Figure 2. EASi-seq identifies single cells and has strain-level resolution.

Figure 2

a) The ZymoBIOMICS microbial synthetic community consisting of 10 species was analyzed by EASi-seq. Classification of each species is provided, with assigned colors used in the following panels.

b) Barcode rank plot of obtained data. Barcode groups were filtered by read counts, with less than 1000 reads used as the cutoff.

c) The barcode groups were further filtered by alignment rates to reference genomes. Barcode groups are mapped to the combined reference genomes of the 10 species, and barcode groups with an alignment rate of less than 50% were removed.

d) Purity distribution of barcode groups after data filtering, defined as the percentage of the reads mapping to the species most represented among read alignments.
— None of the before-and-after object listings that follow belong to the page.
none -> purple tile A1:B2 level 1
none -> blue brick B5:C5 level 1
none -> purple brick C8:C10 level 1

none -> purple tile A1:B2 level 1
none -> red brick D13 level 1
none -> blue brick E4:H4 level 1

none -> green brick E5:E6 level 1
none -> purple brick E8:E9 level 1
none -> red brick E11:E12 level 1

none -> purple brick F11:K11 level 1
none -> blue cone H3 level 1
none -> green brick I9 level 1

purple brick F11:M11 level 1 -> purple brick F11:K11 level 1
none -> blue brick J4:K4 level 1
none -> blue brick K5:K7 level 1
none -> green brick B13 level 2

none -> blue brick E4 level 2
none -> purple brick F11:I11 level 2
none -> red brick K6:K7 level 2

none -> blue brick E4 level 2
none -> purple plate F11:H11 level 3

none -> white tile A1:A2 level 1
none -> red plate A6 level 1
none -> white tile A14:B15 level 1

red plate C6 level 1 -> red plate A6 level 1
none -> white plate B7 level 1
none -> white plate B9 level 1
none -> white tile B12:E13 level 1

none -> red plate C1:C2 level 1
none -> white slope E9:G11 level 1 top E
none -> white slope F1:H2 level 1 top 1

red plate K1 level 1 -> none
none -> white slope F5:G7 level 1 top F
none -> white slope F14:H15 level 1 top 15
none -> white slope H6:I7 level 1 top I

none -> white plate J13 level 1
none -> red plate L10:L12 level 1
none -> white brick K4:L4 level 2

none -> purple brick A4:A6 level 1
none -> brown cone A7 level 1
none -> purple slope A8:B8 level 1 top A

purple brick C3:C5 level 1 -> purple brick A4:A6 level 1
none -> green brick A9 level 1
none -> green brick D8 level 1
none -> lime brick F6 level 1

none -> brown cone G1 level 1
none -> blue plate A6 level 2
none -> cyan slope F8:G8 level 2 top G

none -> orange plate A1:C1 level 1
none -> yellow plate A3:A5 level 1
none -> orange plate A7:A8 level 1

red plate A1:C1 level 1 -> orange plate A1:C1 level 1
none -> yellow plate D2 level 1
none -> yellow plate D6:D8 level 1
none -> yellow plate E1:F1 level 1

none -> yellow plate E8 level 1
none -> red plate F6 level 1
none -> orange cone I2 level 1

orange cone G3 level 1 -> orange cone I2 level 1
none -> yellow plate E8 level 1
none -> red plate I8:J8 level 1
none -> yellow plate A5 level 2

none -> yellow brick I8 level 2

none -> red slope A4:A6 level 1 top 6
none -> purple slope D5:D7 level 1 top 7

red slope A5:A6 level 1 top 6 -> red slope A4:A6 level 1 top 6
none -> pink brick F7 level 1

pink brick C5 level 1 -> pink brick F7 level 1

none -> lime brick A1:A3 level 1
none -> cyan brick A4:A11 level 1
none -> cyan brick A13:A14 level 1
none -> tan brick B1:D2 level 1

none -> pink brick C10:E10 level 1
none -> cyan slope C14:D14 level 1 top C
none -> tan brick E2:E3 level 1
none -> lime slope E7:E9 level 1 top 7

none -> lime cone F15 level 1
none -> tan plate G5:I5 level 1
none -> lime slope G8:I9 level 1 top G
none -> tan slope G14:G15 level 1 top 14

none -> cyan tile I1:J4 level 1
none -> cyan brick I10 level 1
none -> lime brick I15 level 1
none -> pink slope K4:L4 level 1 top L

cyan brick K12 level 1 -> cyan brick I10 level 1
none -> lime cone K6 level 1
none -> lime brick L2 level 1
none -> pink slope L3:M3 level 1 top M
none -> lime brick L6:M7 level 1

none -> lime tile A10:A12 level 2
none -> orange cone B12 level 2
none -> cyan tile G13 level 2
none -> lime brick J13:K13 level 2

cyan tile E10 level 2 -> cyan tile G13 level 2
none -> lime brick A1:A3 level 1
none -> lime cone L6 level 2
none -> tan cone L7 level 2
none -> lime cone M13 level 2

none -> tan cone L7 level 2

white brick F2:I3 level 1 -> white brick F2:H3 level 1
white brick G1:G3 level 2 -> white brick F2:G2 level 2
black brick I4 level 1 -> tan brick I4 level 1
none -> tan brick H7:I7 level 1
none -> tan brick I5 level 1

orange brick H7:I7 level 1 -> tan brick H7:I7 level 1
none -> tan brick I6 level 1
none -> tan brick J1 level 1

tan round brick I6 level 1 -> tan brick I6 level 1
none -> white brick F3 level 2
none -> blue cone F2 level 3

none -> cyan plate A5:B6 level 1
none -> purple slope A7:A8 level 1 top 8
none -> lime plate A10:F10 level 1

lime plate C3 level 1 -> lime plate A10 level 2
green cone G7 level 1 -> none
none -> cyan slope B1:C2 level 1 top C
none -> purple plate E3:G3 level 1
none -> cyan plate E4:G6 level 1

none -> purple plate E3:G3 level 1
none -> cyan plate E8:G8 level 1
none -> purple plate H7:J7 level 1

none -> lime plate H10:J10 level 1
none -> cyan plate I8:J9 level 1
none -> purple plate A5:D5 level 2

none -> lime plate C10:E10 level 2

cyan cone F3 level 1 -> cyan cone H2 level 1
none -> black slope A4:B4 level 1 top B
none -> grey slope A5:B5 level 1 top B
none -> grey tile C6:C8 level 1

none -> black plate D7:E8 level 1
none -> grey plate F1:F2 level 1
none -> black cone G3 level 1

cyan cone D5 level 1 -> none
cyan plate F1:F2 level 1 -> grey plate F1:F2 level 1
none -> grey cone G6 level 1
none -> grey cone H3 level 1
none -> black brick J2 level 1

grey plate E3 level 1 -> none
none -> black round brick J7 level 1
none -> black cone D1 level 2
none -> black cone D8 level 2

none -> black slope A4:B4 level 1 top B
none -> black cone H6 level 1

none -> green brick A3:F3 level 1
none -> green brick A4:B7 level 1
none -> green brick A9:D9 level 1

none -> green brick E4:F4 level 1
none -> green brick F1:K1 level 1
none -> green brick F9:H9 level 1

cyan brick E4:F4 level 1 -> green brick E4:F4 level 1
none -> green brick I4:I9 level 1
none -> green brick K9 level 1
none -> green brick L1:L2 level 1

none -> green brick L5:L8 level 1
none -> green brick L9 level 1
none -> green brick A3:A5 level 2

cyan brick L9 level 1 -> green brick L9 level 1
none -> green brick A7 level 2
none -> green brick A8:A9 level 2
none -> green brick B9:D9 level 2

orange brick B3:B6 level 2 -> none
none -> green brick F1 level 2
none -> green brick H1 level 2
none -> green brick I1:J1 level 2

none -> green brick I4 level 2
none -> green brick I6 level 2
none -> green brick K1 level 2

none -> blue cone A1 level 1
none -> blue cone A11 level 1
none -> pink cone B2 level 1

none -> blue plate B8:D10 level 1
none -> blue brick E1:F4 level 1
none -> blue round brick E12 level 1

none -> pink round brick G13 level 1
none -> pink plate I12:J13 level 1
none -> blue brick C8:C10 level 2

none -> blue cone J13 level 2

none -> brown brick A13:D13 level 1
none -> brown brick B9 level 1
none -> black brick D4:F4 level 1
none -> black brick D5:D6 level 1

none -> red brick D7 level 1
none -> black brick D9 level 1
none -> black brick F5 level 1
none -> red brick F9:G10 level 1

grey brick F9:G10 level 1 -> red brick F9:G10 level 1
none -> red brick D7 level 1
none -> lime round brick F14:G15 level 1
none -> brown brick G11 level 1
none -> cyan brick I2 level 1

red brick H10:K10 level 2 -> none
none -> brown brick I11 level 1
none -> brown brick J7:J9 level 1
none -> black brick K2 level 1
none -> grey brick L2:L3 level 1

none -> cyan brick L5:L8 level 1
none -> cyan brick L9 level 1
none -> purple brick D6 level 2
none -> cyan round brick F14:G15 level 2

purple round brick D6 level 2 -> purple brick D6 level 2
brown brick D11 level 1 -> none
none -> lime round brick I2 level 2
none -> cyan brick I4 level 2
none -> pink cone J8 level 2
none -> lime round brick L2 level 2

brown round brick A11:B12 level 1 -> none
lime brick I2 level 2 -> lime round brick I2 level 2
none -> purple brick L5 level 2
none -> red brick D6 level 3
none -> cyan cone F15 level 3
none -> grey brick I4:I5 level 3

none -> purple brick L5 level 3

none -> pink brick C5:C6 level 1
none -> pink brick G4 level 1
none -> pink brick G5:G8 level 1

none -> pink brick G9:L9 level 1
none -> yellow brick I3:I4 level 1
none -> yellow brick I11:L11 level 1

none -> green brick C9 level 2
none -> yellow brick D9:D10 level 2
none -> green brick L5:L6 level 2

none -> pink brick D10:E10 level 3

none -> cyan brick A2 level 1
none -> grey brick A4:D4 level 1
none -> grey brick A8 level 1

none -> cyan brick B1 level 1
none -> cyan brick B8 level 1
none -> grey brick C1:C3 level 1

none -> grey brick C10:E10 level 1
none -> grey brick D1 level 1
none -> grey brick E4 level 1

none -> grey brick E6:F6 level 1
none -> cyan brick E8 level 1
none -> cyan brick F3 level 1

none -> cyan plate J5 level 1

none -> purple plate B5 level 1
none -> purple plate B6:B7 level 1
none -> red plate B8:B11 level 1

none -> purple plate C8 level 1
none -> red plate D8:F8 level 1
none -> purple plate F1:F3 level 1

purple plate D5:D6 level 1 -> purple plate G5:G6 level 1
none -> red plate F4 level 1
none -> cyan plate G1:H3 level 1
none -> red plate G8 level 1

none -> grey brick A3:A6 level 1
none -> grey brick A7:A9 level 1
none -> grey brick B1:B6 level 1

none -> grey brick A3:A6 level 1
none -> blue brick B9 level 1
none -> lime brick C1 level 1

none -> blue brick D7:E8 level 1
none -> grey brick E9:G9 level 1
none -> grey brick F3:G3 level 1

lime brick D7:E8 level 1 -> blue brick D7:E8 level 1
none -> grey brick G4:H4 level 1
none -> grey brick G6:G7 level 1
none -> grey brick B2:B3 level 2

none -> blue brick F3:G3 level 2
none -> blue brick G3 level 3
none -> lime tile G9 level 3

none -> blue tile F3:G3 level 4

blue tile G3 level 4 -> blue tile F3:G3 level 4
Inset shows purity distribution as a log-scale.

e) Coverages of each barcode group, color coded by species.

f) The comparison between metagenomic and single cell sequencing. Scatter plot shows the read counts of metagenomics sequencing data and combined EASi-seq barcode groups. Data points are color coded by species and their sizes are proportional to barcode counts after filtering.

g) UMAP clustering by Taxonomic discovery algorithm, color coded by species. Each barcode group is classified using a k-mer based taxonomy classifier (Kraken2). The output files were combined at the genus level. The barcodes were filtered by the percentage of mapped reads and taxonomical purity, which is the percentage of the dominant taxa. The vector of the genus abundance in each barcode was used to generate the UMAP and each barcode is annotated by the most abundant genus.

h) UMAP clustering shows the integration of the EASi-seq data (gray) and metagenomic data (blue). Each contig associated short read group in the assembled metagenome of the same sample was treated as a barcode and processed by the Taxonomic discovery algorithm.

i) Barcode counts and read counts in each UMAP cluster, grouped by batch (EASi-Seq or Metagenome assembly).

j) Evaluation of contigs assembled by grouping reads from all barcodes in each cluster. All the reads within a cluster were assembled into contigs using Spades and evaluated by Quast using the reference genome. Left, Genome coverage. Right, relative contig length normalized to reference genome.